At this point, lower the heat until the pot reaches a rolling simmer. You do want to see movement in the water, but it shouldn’t be at a full boil. Then, partially cover the pot – but leave plenty of room for steam to escape, to prevent boil over. (And keep a close eye on it for a while, to be sure you’ve hit the right level of heat.)
Check the beans after about an hour. The time it takes is going to vary a lot – by kind of bean (chick peas and kidney beans tend to take longer than others, for instance,) by how long it soaked, by how old the bean itself is (older beans take longer – and you usually don’t know how long they’ve been sitting around the store) and by temperature. You also may want different levels of tenderness, depending on what you are going to use the beans for. Making soup, you may want to simmer until they fall apart, but if you plan to marinate them and put them in a salad, you don’t want them too mushy. In this case, I cooked them for an hour and a half, until they were very soft, as I will make most of them into spreads, and want them soft enough to mash easily.

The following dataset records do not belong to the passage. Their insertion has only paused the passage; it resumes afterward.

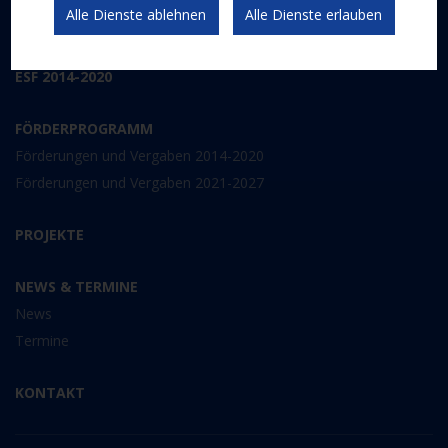
Alle Dienste ablehnen
Alle Dienste erlauben
Kommunikation und Publizität
ESF 2014-2020
FÖRDERPROGRAMM
Förderungen und Vergaben 2014-2020
Förderungen und Vergaben 2021-2027
PROJEKTE
NEWS & TERMINE
News
Termine
KONTAKT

I let these cool in the cooking liquid. Then I used a slotted spoon to remove them, and fill two pint containers. Again – if I were going to cook them again I might cover them with liquid – if I were going to freeze for several weeks or longer, I would definitely cover them with water to prevent freezer burn. As it is, I’m freezing both of these, but expect to use them in a week or two. There was about a cup of beans left in the pot – I used it a little later for dinner.
As I said, I plan to use these for spreads or dips, similar to hummus. They have a pleasant but mild flavor that blends well with seasoning or other vegetables, and I may use them with scapes, this year, instead of chick peas. I might mash some up, probably with lemon juice and garlic, and heat them like refried beans, to serve with eggs. I sometimes add a splash of vinegar to a container of beans, both to marinate them and to keep them from going off, and then add them a spoonful at a time to salads. I can make a quick soup from the already cooked beans – just add broth, seasonings, and vegetables.
And I can pull together a quick dinner, the way I did here. I sauteed onion and spinach, added all the beans left in the pot, and some cooked chicken breast, added some of the cooking liquid, and let the whole thing simmer a while. Then I served it over millet (which cooks more quickly than brown rice!) White beans go beautifully with chicken, and we’ll be eating many variations of this.